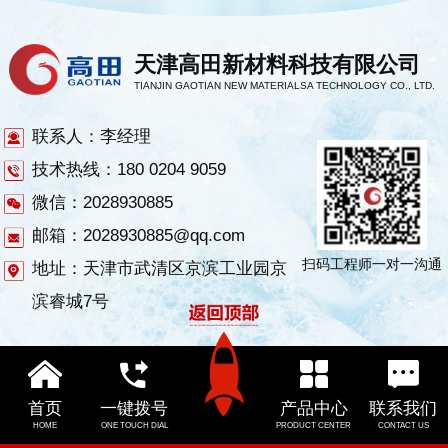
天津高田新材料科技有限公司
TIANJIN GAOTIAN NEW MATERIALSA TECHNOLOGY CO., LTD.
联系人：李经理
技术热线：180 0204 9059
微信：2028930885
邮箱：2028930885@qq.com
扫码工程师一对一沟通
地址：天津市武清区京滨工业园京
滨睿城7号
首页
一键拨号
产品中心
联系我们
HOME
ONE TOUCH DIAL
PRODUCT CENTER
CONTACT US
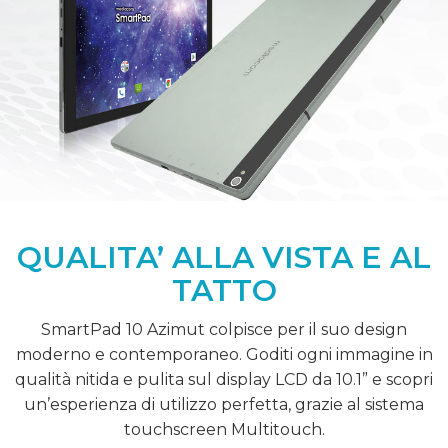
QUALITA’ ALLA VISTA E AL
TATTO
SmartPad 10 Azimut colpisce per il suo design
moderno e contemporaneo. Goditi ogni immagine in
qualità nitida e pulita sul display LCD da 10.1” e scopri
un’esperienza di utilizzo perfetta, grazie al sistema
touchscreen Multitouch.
* * *
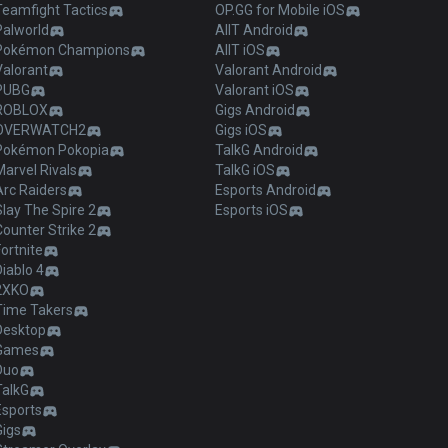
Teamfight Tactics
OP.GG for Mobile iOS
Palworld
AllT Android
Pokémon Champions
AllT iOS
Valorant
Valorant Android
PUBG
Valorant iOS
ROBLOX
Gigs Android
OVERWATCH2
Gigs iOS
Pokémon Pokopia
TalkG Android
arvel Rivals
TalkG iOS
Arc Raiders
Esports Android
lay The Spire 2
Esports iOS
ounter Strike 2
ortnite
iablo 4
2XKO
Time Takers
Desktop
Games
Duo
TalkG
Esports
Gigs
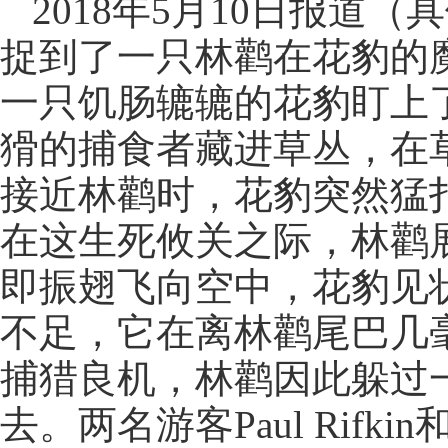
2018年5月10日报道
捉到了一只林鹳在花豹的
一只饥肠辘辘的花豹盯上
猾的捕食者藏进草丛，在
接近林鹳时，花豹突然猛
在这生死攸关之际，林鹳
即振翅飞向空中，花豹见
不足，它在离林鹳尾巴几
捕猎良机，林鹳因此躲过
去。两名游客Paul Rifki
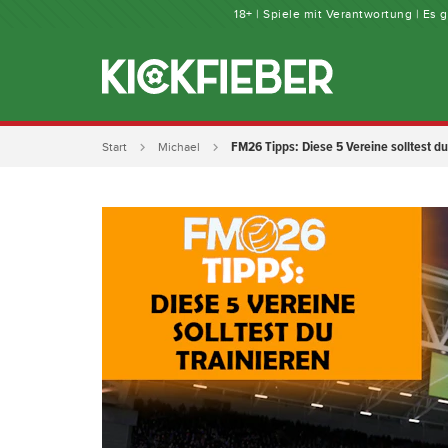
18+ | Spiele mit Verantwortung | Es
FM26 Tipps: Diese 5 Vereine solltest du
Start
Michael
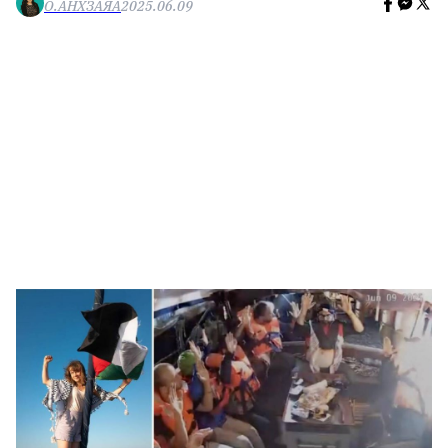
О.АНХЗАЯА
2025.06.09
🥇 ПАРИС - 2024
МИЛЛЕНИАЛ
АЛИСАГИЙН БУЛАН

→ **Assignment**: Return each line from the listing above that contains the string "Pokémon". Matching is case-sensitive.

→ **Exercise response**:
Pokémon Champions
Pokémon Pokopia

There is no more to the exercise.